Terms & Conditions of Sale

Terms & Conditions of Sale


Interpretation

[Clause 1]

  1. In these conditions:
    • Company” shall mean McCartney Tiles Ltd. of Randalstown, Co. Antrim, NORTHERN IRELAND or any person acting on behalf of and with the authority of McCartney Tiles Ltd.
    • Buyer” shall mean the person or persons who accepts a quotation of the Seller for the sale of the Goods or whose order for the Goods is accepted by the Seller.
    • Goods” shall mean the goods (including any instalment of the goods or any parts for them) which the Seller is to supply in accordance with these Conditions and any goods supplied in substitution for or in replacement of or in addition to such goods.
    • Services” shall mean all services supplied by the Company to the Buyer and includes any advice or recommendations (and where the contest so permits shall include any supply of Goods as defined above)
    • Seller” shall mean McCartney Tiles Ltd. (registration number GB 252 9409 52).
    • Conditions” shall mean the standard terms and conditions of sale set out in this document and (unless the context otherwise requires) includes any special terms and conditions agreed between the Buyer and the Seller.
    • Contract” shall mean the contract for the purchase and sale of the Goods.
    • Writing” includes letter, email and comparable means of communication.
    • Price” shall mean the cost of Goods and/or Services as agreed between the Company and the Buyer to clause 4 of this Contract.
  2. Any instructions received by the Company from the Buyer for the supply of Goods and/or Services and/or the Buyer’s acceptance of Goods and/or Services supplied by the Company shall be interpreted as acceptance of the terms and conditions contained herein.
  3. The headings in these Conditions are for convenience only and shall not affect their interpretation.

Basis of Sale

[Clause 2]

  1. The Seller shall sell and the Buyer shall purchase the Goods in accordance with any written quotation of the Seller which is accepted by the Buyer, or any written order of the Buyer which is accepted by the Seller, subject in either case to these Conditions which shall govern the Contract to the exclusion of any other terms and conditions subject to which any such quotation is accepted or purported to be accepted, or any such order is made or purported to be made, by the Buyer.
  2. No variation to these Conditions shall be binding unless agreed in Writing between the the Buyer and the Seller, or any pre-determined authorised representatives of the Buyer and the Seller.
  3. Any advice or recommendation given by the Seller or its employees to the Buyer as to the storage, application or use of the Goods which is not confirmed in Writing by the Seller is followed or acted upon entirely at the Buyer’s own risk, and accordingly the Seller shall not be liable for any such advice or recommendation which is not so confirmed.
  4. Any typographical, clerical or other error or omission in any sales literature, quotation, price list, acceptance of offer, invoice or other document or information issued by the Seller shall be subject to correction without any liability on the part of the Seller.

Orders & Specifications

[Clause 3]

  1. The Buyer shall be responsible to the Seller for ensuring the accuracy of the terms of any order (including any applicable specification) submitted by the Buyer and for giving the Seller any necessary information relating to the Goods within a sufficient time to enable the Seller to produce a quotation in accordance with its terms.
  2. The quantity, quality and description of, and any specification for the Goods shall be those set out in the Seller’s quotation (if accepted by the Buyer) or the Buyer’s order (if accepted by the Seller).

++++++++++

▶ **Work order 1**: According to the terms and conditions of sale, what does "Writing" include?
▶ **Work order 2**: Extend the terms and conditions of sale onward from the last clause shown, the one on the quantity, quality and description of the Goods.

▶ **Source material**:
++++++++++

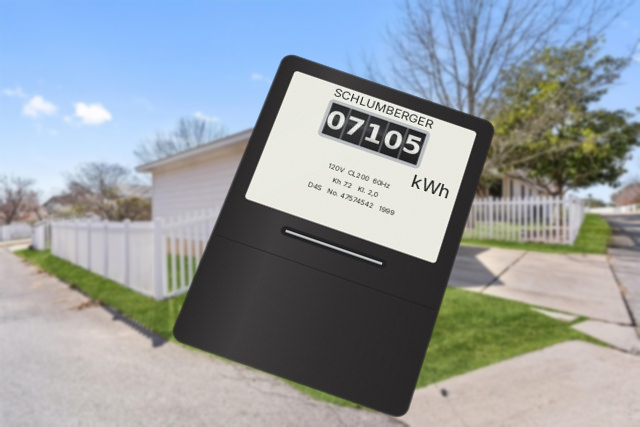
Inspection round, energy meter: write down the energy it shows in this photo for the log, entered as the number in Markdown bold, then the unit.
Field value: **7105** kWh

++++++++++

▶ **Result 1**: Letter, email and comparable means of communication.

▶ **Result 2**:
  3. If the Goods are to undergo any additional process carried out or arranged by the Seller in accordance with a specification submitted by the Buyer, the Buyer shall reimburse the Seller against all loss damages, costs and expenses against or incurred by the Seller.
  4. The Seller reserves the right to make any changes in the specification of the Goods which are required to conform to any applicable safety (British Standards Code) or other statutory requirements or, where the Goods are to be supplied to the Seller’s specification, which do not materially affect their quality or performance.
  5. No order which has been accepted by the Seller may be cancelled by the Buyer except with the agreement in Writing of the Seller, and the Buyer shall reimburse the Seller in full against all loss (including loss of profit) costs (including the cost of all labour and materials used), damages, charges and expenses incurred by the Seller as a result of any cancellation.

Measurements

  1. The Company shall be entitled to rely on the accuracy of any plans, specifications and other information provided by the Buyer.
  2. If the giving of an estimate or quotation for the supply of goods involves the Company estimating measurements and quantities, it shall be the responsibility of the Buyer to verify the accuracy of the Company’s estimated measurements and quantities, before the Buyer places an order based on such estimate or accept such quotation.
  3. Should the Buyer require any changes to the Company’s estimated measurements and quantities, the Buyer shall request such changes in writing, in the case of an estimate before placing an order based on that estimate and in the case of a quotation before acceptance of that quotation.

Special Orders

  1. Special Orders for Goods that are not shown as stock and being marked as such on all physical Company material and documentation must be placed in writing and shall be accompanied by a deposit of a discretionary amount set by the Seller.
  2. The Seller and thus the Company explicitly states on all written quotations (inclusive of printed invoices, delivery notes, documents & credit notes) that special order items cannot be cancelled, credited or returned.
  3. However, from the date of the order, a cooling off period may be allowed during which cancellations or reducing the order of Special Order products will be accepted by the Seller without penalty unless the order has already been despatched to hauliers, in which case no claim shall be entertained thereafter.

Price of Goods

[Clause 4]

  1. The price of the Goods shall be the Seller’s quoted and or labelled price or, where no price has been quoted (or a quoted price is no longer valid), the price listed in the Seller’s price list current at the date of acceptance of the order.
  2. All prices quoted are valid for 30 days only or such lesser period as shall be stated by the Seller on the face of the relevant quotation or until earlier acceptance by the Buyer, after which time they may be altered by the Seller without giving notice to the Buyer.
  3. The Seller reserves the right by giving notice to the Buyer at any time before payment in full to increase the price of the Goods to reflect any increase in the cost to the Seller which is due to any factor beyond the control of the Seller (such as, without limitation, any foreign exchange fluctuation, currency regulation, alteration of duties, significant increase in the costs of labour, materials or other costs of manufacture) or to any change in delivery dates, quantities or specifications for the Goods which is requested by the Buyer, or any delay caused by any instructions of the Buyer or failure of the Buyer to give the Seller adequate information or instructions.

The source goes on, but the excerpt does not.